Required work:
Retype exactly the lines that run from the start of the data to the line holding "面试成绩, 17: 88.9 -> 89.71", including both, and only those.

Source material:
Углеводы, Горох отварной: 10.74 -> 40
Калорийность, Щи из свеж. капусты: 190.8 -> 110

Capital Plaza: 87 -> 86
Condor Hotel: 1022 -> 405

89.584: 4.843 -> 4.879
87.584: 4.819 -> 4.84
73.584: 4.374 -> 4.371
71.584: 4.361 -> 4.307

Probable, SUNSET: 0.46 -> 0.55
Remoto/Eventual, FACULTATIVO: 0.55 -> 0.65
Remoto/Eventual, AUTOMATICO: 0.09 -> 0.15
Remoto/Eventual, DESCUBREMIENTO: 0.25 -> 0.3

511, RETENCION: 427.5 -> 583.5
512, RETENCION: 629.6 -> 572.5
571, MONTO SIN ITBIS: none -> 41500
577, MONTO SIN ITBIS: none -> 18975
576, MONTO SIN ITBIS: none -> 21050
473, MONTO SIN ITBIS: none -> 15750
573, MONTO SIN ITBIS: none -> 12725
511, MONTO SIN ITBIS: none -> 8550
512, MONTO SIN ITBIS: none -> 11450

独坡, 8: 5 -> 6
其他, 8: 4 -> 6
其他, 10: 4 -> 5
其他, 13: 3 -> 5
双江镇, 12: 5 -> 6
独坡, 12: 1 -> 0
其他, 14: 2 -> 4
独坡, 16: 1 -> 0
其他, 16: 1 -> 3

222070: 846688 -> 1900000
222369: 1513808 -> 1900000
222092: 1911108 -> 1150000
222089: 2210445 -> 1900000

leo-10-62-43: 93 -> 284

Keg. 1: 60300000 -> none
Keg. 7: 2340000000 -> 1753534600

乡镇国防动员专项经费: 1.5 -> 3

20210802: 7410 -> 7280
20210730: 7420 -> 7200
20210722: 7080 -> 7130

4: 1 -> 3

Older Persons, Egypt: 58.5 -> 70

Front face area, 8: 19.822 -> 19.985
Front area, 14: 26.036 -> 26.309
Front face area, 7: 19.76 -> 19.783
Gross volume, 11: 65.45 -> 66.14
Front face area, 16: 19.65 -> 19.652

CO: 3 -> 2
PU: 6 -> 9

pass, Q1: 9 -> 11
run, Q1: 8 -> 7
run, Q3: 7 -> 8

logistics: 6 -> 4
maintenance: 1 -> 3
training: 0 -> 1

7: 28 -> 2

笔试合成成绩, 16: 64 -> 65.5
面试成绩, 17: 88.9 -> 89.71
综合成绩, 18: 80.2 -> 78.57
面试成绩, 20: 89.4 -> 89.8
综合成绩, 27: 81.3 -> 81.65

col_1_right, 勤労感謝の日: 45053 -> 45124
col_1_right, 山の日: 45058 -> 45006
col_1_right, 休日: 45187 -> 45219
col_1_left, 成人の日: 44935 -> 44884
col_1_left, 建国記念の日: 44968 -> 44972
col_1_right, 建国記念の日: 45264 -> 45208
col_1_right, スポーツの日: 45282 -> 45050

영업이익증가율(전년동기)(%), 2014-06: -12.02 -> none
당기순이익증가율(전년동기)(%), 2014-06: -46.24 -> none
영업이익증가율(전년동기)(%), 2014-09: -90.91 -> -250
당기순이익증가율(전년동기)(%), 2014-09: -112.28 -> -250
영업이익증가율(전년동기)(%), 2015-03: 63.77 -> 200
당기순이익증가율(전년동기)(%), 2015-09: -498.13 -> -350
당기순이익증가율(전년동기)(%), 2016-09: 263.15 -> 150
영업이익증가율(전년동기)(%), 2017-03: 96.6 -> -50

Answer to this problem:
Углеводы, Горох отварной: 10.74 -> 40
Калорийность, Щи из свеж. капусты: 190.8 -> 110

Capital Plaza: 87 -> 86
Condor Hotel: 1022 -> 405

89.584: 4.843 -> 4.879
87.584: 4.819 -> 4.84
73.584: 4.374 -> 4.371
71.584: 4.361 -> 4.307

Probable, SUNSET: 0.46 -> 0.55
Remoto/Eventual, FACULTATIVO: 0.55 -> 0.65
Remoto/Eventual, AUTOMATICO: 0.09 -> 0.15
Remoto/Eventual, DESCUBREMIENTO: 0.25 -> 0.3

511, RETENCION: 427.5 -> 583.5
512, RETENCION: 629.6 -> 572.5
571, MONTO SIN ITBIS: none -> 41500
577, MONTO SIN ITBIS: none -> 18975
576, MONTO SIN ITBIS: none -> 21050
473, MONTO SIN ITBIS: none -> 15750
573, MONTO SIN ITBIS: none -> 12725
511, MONTO SIN ITBIS: none -> 8550
512, MONTO SIN ITBIS: none -> 11450

独坡, 8: 5 -> 6
其他, 8: 4 -> 6
其他, 10: 4 -> 5
其他, 13: 3 -> 5
双江镇, 12: 5 -> 6
独坡, 12: 1 -> 0
其他, 14: 2 -> 4
独坡, 16: 1 -> 0
其他, 16: 1 -> 3

222070: 846688 -> 1900000
222369: 1513808 -> 1900000
222092: 1911108 -> 1150000
222089: 2210445 -> 1900000

leo-10-62-43: 93 -> 284

Keg. 1: 60300000 -> none
Keg. 7: 2340000000 -> 1753534600

乡镇国防动员专项经费: 1.5 -> 3

20210802: 7410 -> 7280
20210730: 7420 -> 7200
20210722: 7080 -> 7130

4: 1 -> 3

Older Persons, Egypt: 58.5 -> 70

Front face area, 8: 19.822 -> 19.985
Front area, 14: 26.036 -> 26.309
Front face area, 7: 19.76 -> 19.783
Gross volume, 11: 65.45 -> 66.14
Front face area, 16: 19.65 -> 19.652

CO: 3 -> 2
PU: 6 -> 9

pass, Q1: 9 -> 11
run, Q1: 8 -> 7
run, Q3: 7 -> 8

logistics: 6 -> 4
maintenance: 1 -> 3
training: 0 -> 1

7: 28 -> 2

笔试合成成绩, 16: 64 -> 65.5
面试成绩, 17: 88.9 -> 89.71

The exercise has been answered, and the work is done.